Here’s a disc of Musgraves that’s packed to the rafters with her 1960s avant-gardism – let’s allow the 1971 Horn Concerto a sympathetic embrace with the previous decade. But it’s the Concerto for Orchestra that gets the disc off to a tensile start. It opens in with a dream-like vista gradually assailed by soundwash eruptions – tolling, intercessionary pizzicati, and the monumental contempt of the brass. The clarinet bears a strong solo role here, as it often does in Musgrave’s writing and in its quelling of the turmoil it dons the cajoling, quiescent conviction of an orator. This is music of purpose, drive and character. Again and again the clarinet deflects and defuses the quelling malevolence of other sections, notably the brass, and its quiet courage anticipates a brilliant, conclusive and affirmatory conclusion.
 
Suitably the Clarinet Concerto, written for Lyrita’s soloist Gervase de Peyer, follows the convulsive drama of the Concerto for Orchestra. It was written a couple of years later and sees the soloist moving from one section of the orchestra to another. Textures and colours are of rich complexity and the mobility and dexterity of the ideas are tremendously exciting, as well as being tremendously exacting as well. The stentorian brass and terse string lines are two parts of the aural equation because the percussive tattoos and the introverted wind lines all add their patina to the tumult. The writing becomes searing – if it could the music would incinerate itself – and the clarinet is sent increasingly high to carve out its own space.
 
Once again the next concerto followed after a two-year gap. Barry Tuckwell was the dedicatee of the Horn Concerto. There’s a prepared piano to add its own colour here and solo opportunities for violin and harp. The writing is powerfully dissonant and the soloist indulges in veritable Alpine pitch bending. The horn section, individually or collectively, echoes the solo protagonist or comments on him. There are some very fast jazzy runs for the horn – they put me in mind of the faster valve trombone jazz soloists of that era – and hints of some kind of affinity with Britten as well.
 
Monologue is a twelve-note piece written in 1960 for solo piano but not especially forbidding.
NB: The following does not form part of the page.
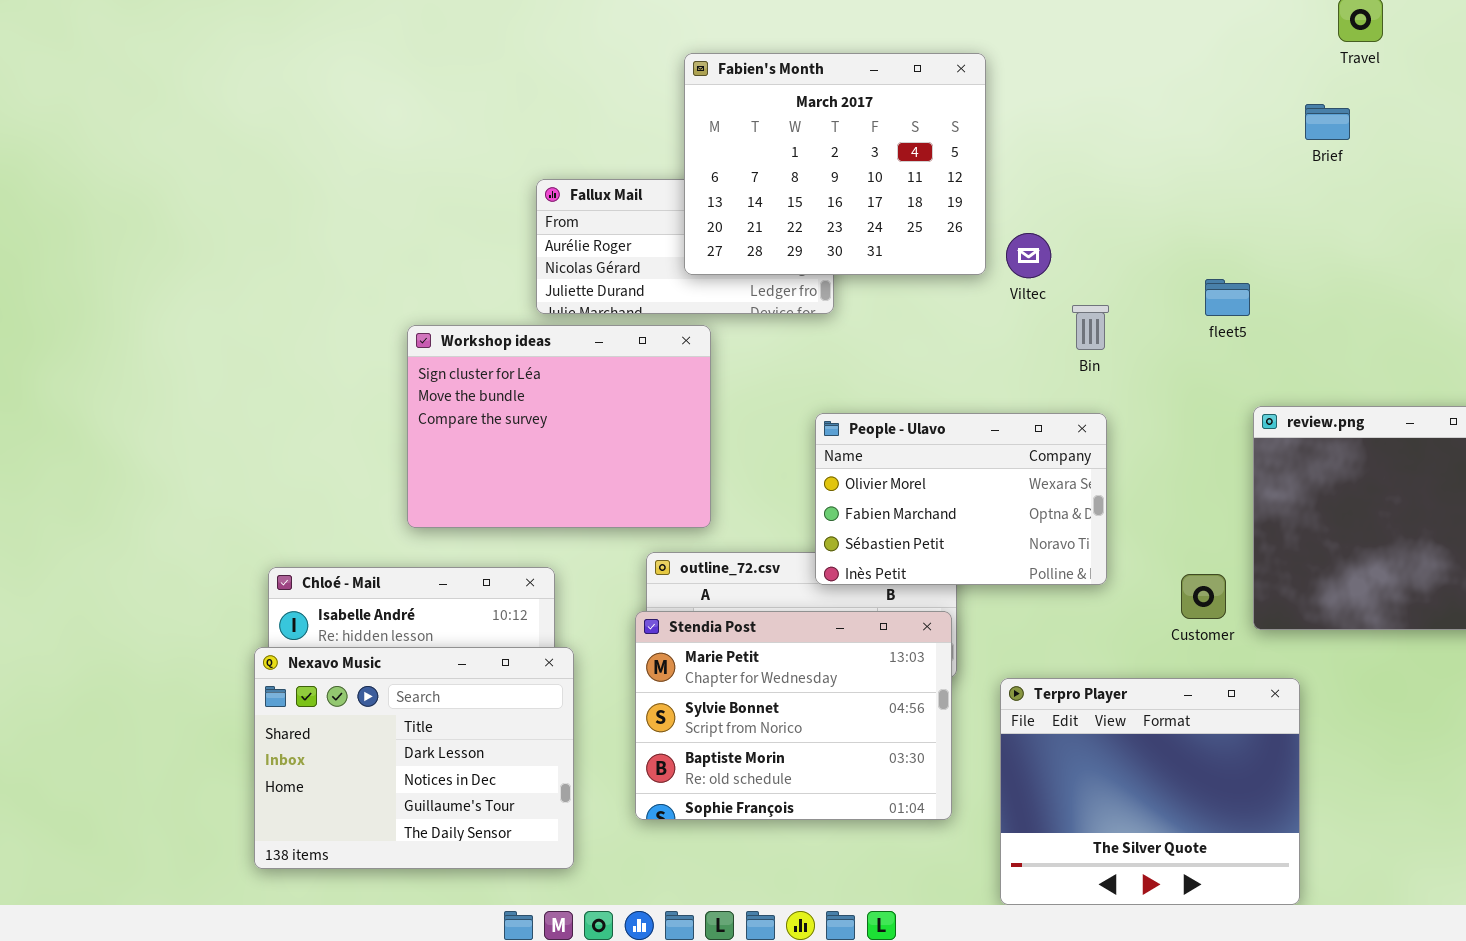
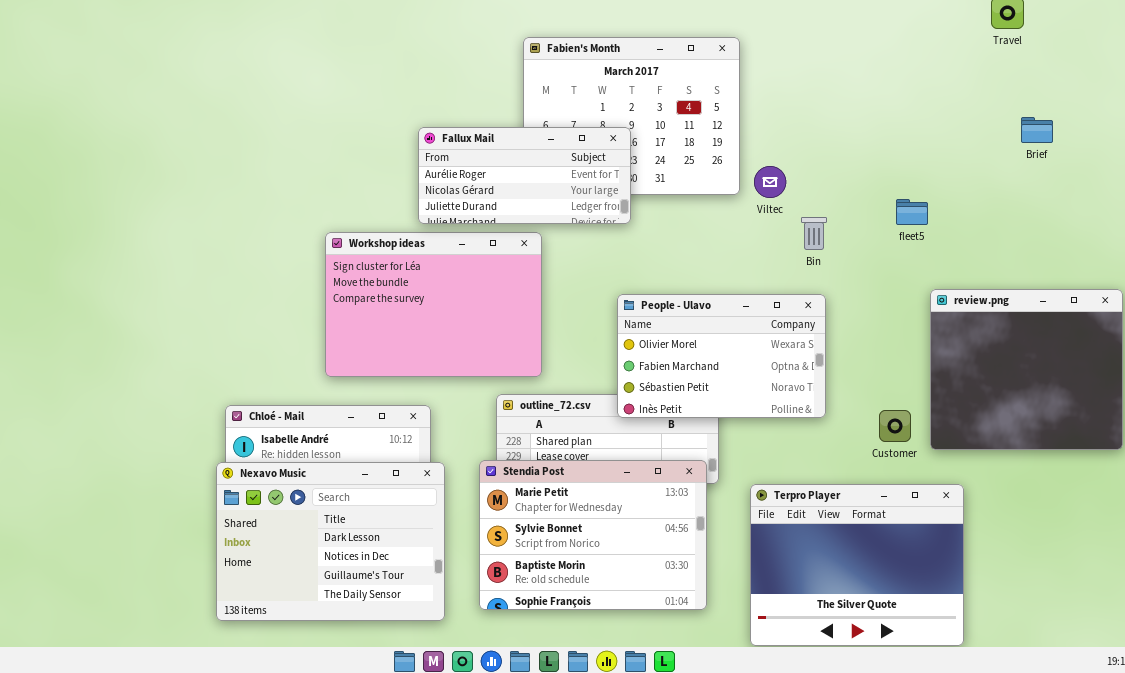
Brief: [1305,104,1350,140] -> [1021,117,1053,143], moved
Fallux Mail: [536,179,834,314] -> [418,127,631,224], raised
Stendia Post: [635,611,952,820] -> [479,460,707,610], moved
There are some lovely games played in the furtive Fugato scherzevole section in particular. And finally there is the rather delightful Excursions. These are eight duets for piano, four hands, and they revel in games playing and charade wit. Try the car hooting in The Drunken Driver with its ensuing prang. Or the Misterioso Fog on the Motorway movement – delicious.
 
Whether dramatic or droll, this bipartite selection – big concertos and small piano works – has something for everyone; everyone that is who appreciates some healthy challenges and spatial awareness in their music.